ただ、目だけがまっすぐ神殿側へ向いている。

そこで逸らさないなら、それでいい。

エステルは黙った。

紙を持つ指の節が、白くなる。

会場のどこかで、誰かが咳払いを飲み込んだ。

「続けられます」

短かった。

けれど、十分だった。

「記録に支障はありません」

エステルはもう一度、はっきり言う。

「役割変更も望みません」

神殿側の補佐の笑顔が、今度はきちんと乾いた。

学園側の年長者も、すぐには次を継げない。

その沈黙へ、別の婦人がやわらかな声を差し入れた。

「もちろん、無理にというわけではありませんのよ」

視線はリリアへ向いている。

「ただ、セヴラン嬢のような方が一歩前へ出てくだされば、皆も安心するのではと思いまして」

ゆっくり首を傾ける。

「こういう場は、空気を和らげる方がいらっしゃると違いますでしょう」

セレフィーナの耳の奥で、細い耳鳴りが鳴った。

まだやるのね。

その綺麗事、今日はどこまで持つのかしら。

リリアの指先が、袖口をぎゅっと掴む。

ミレイアは、リリアが視線を落とした先へ自分の顔が入る位置へ滑り込んだ。

「急がなくて大丈夫です」

小さな声だった。

それでも、針みたいにまっすぐ届いた。

リリアはその一言を受けて、婦人の方を見た。

「……私が受けるかどうかは、私が決めます」

震えていた。

だが、逸らさない。

婦人の笑みが、一瞬だけ止まる。

「もちろんですわ」

整え直したが、遅れた。

「ただ、わたくしたちは場のために」

「でしたら」

ミレイアが静かに被せた。

「今のご提案も、記録へ入れてください」

婦人の顔が、ほんの少しだけこわばる。

「“場のため”という言葉で、誰に何を求めたのか。
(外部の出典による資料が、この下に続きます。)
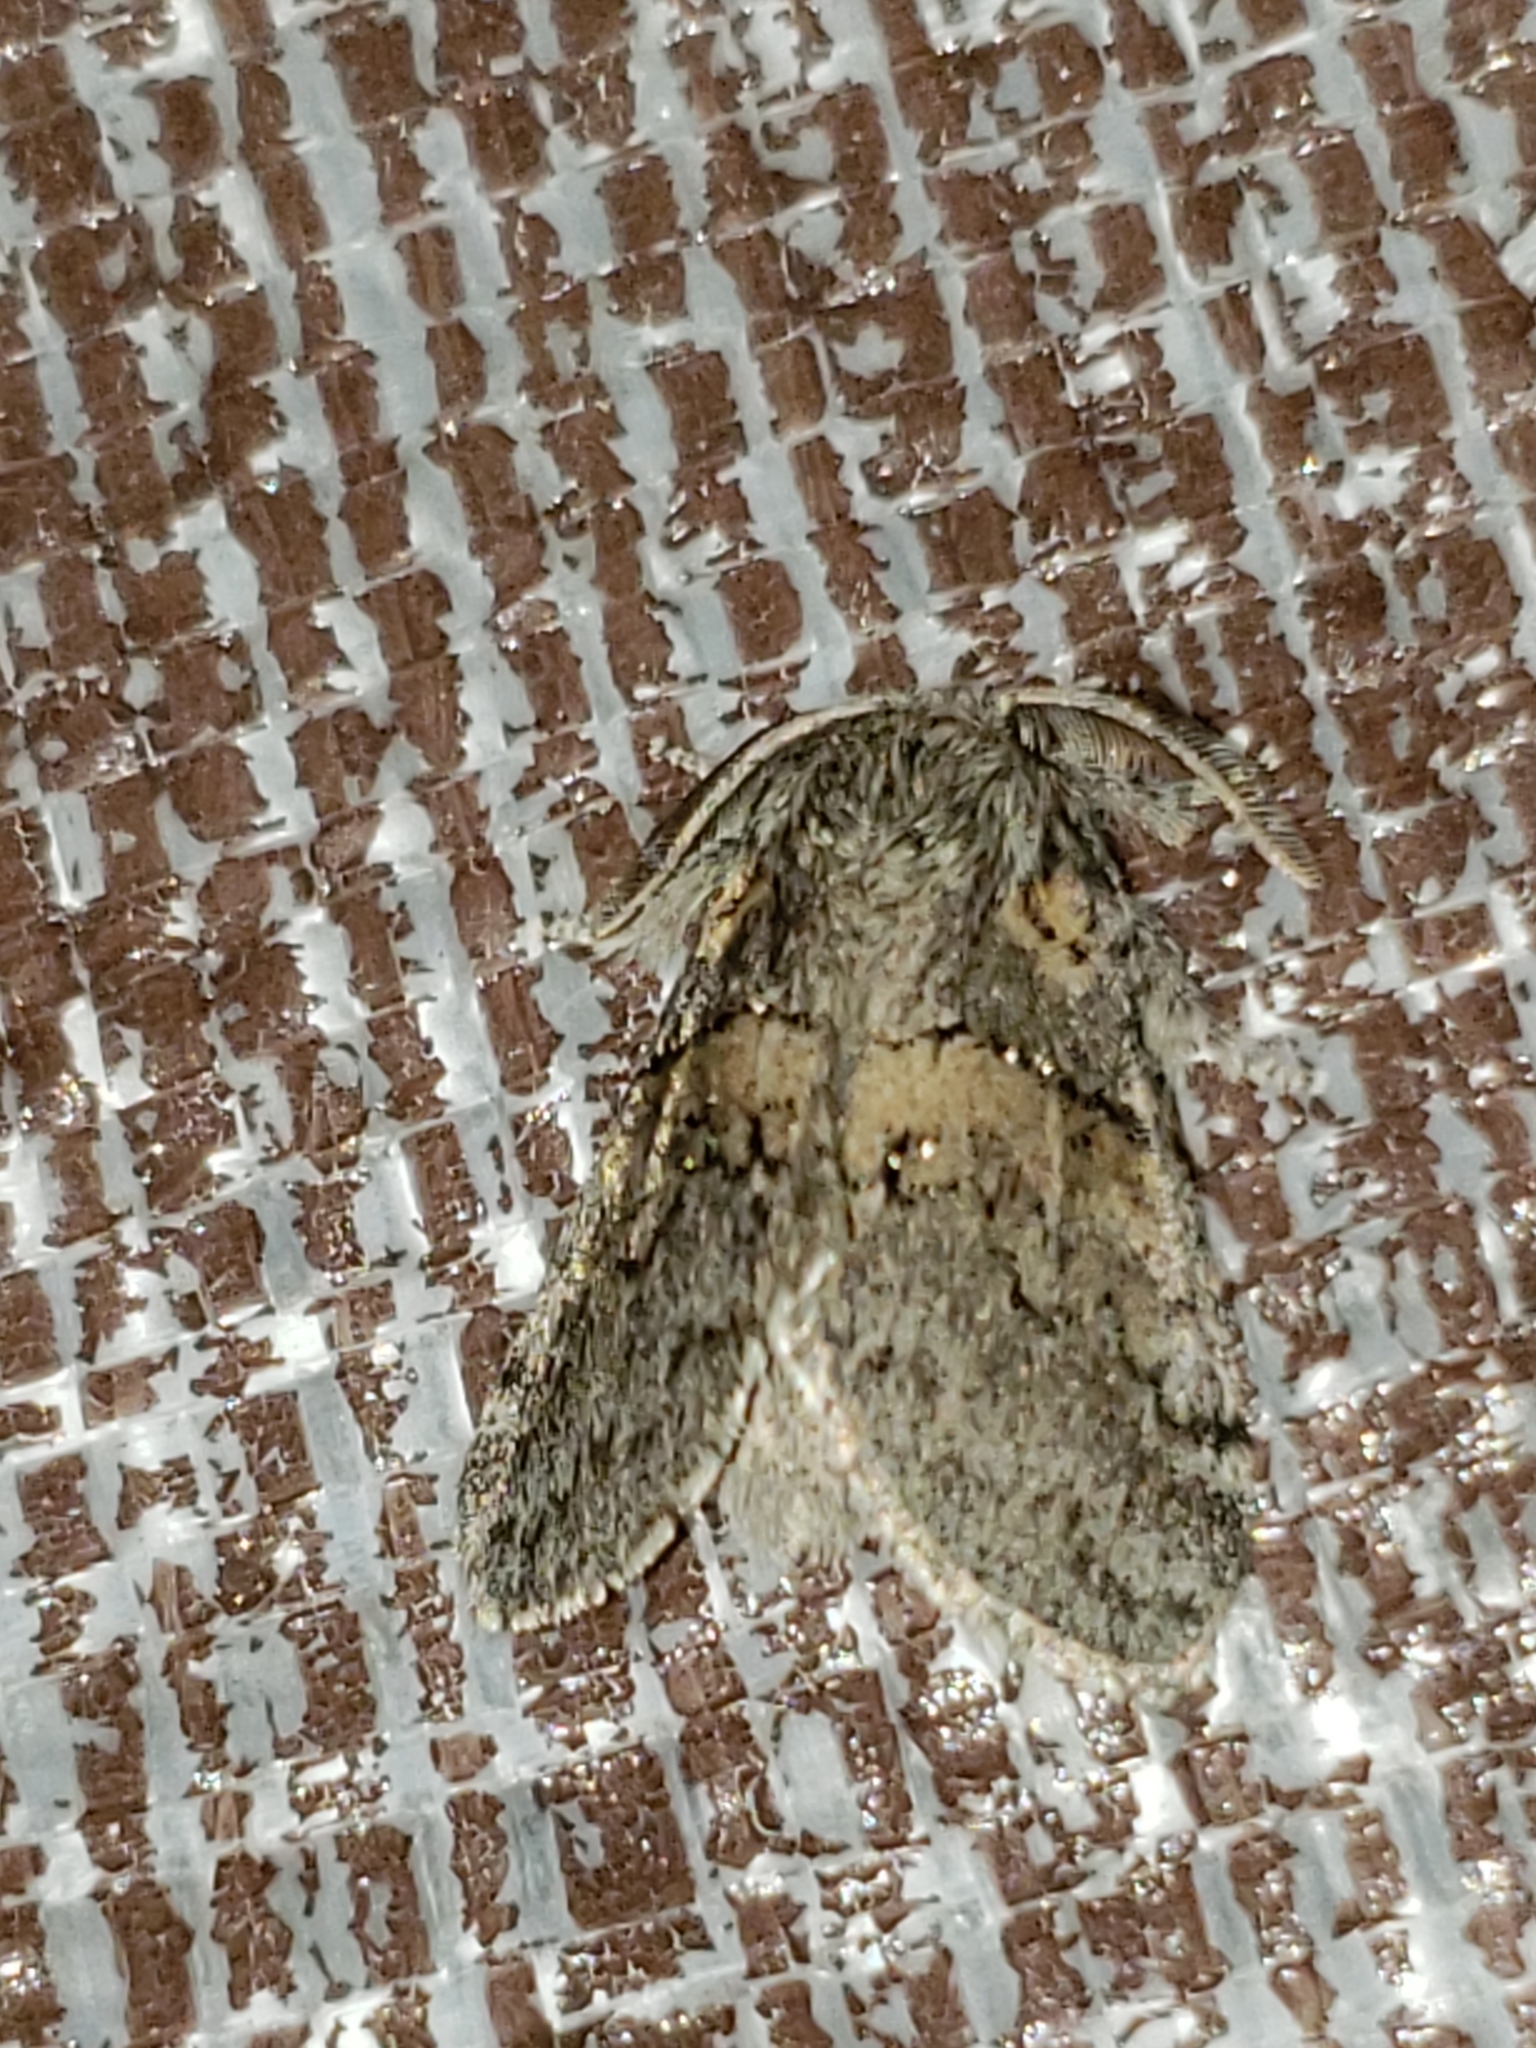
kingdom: Animalia
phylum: Arthropoda
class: Insecta
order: Lepidoptera
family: Notodontidae
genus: Gluphisia
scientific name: Gluphisia septentrionis
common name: Common gluphisia
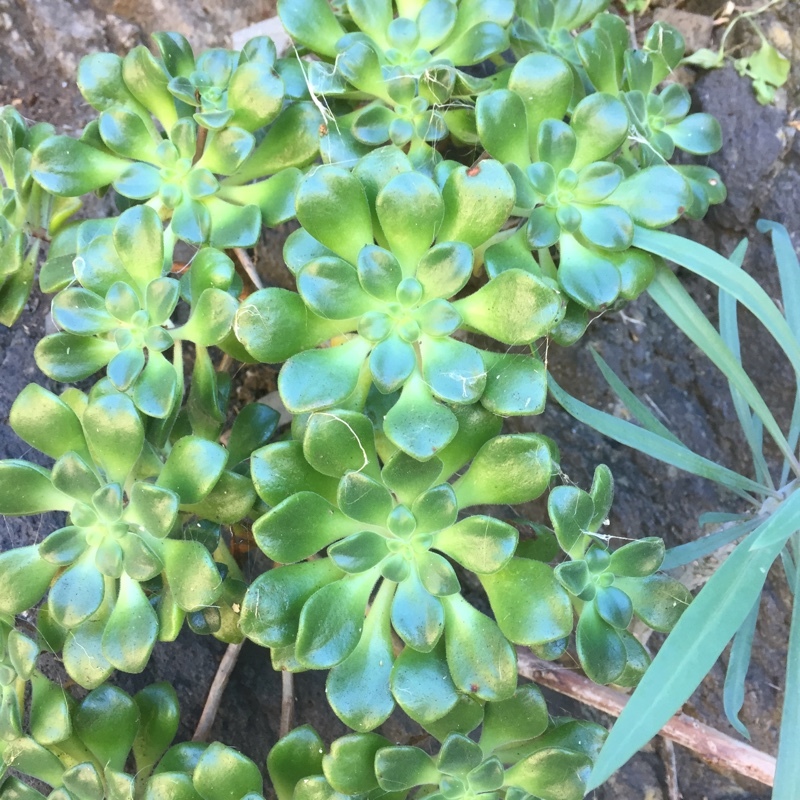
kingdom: Plantae
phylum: Tracheophyta
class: Magnoliopsida
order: Saxifragales
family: Crassulaceae
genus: Aeonium
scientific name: Aeonium lindleyi
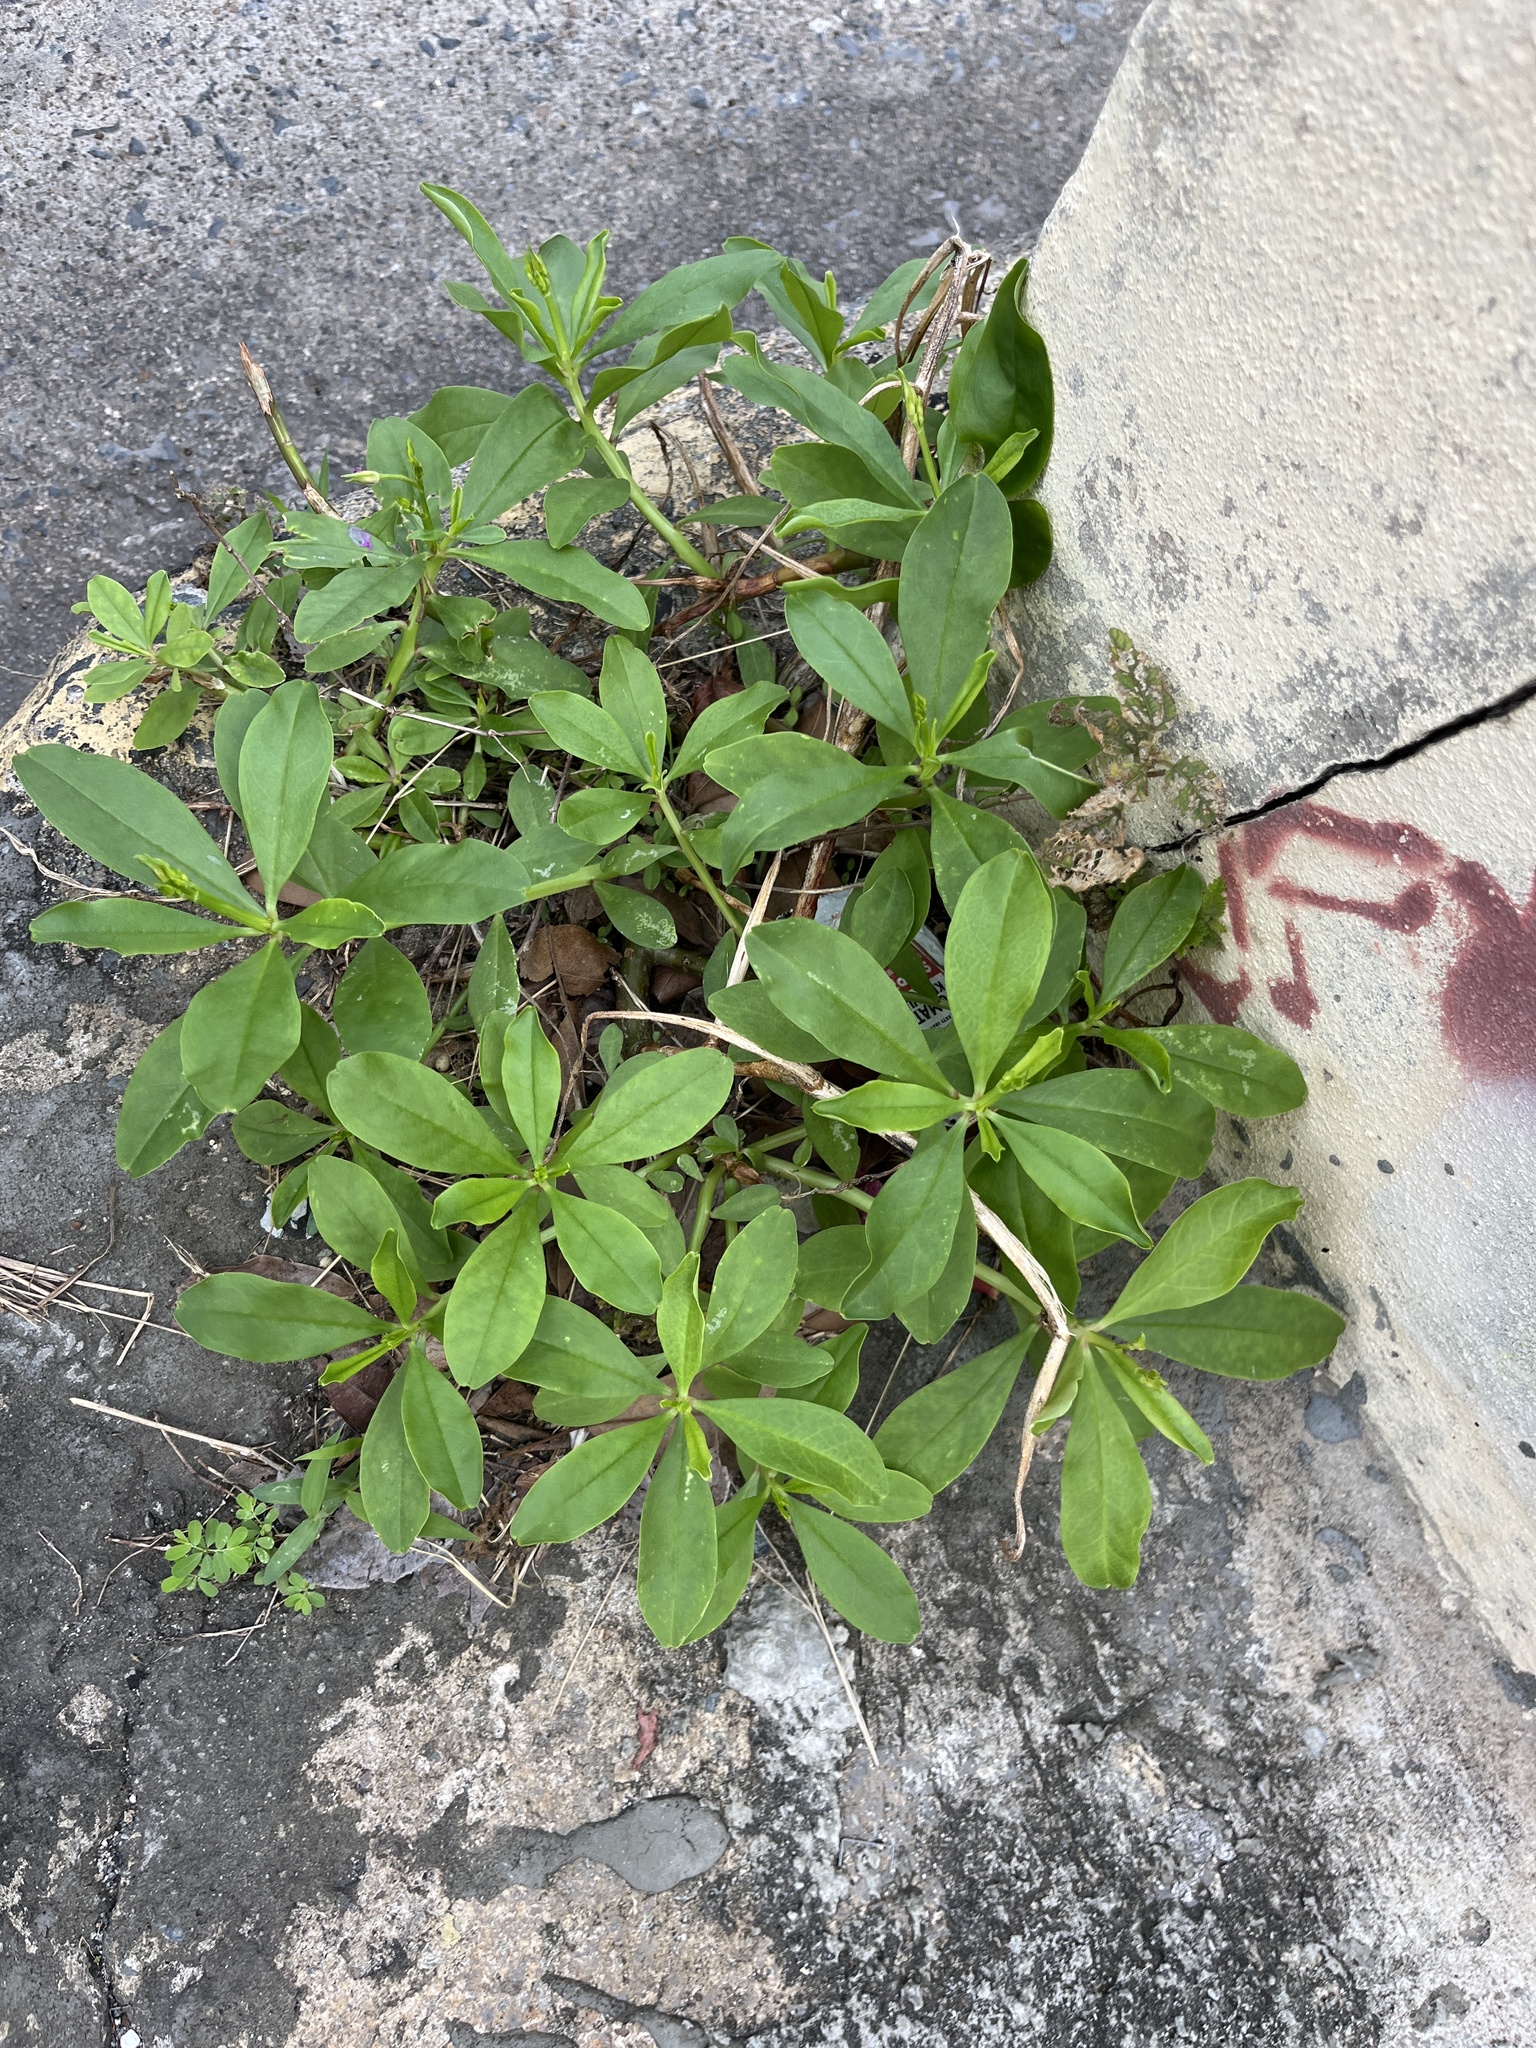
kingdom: Plantae
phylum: Tracheophyta
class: Magnoliopsida
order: Caryophyllales
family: Talinaceae
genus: Talinum
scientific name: Talinum fruticosum
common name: Verdolaga-francesa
あとで曖昧にならないように」

その言い方は丁寧だった。

丁寧なくせに、逃がさない。

婦人は返事に詰まった。

その横で、補助記録係のペンが走る。

インクが紙を削る音が、処刑台の露払いみたいによく響いた。

エステルは紙を握ったまま、前を向いている。

リリアの瞳も、震えながら逸れない。

ミレイアはその少し前で、誰の都合でも下がらせない顔をしていた。

ノアは席の端で、ほとんど愉快そうに目を細めている。

セレフィーナは、そこでようやく息を吐いた。

いい。

そのままよ。

神殿側の席を見る。

貼りついた笑顔の端が、もう少しで剥がれそうだ。

「あら」

セレフィーナは、よく通るが穏やかな声で言った。

「言い淀むなんて。記録に残るのがそんなにお嫌?」

何人かの視線がこちらを向く。

「でしたら、わたくしが代わりに整理して差し上げましょうか。“自然”というお言葉で、誰をどかして、誰を前へ出したかったのか」

神殿側の補佐の顔から、ついに余裕が消えた。

それで十分だった。

もっと苦い顔を見せてちょうだい。

こっちはまだ、始めたばかりなのだから。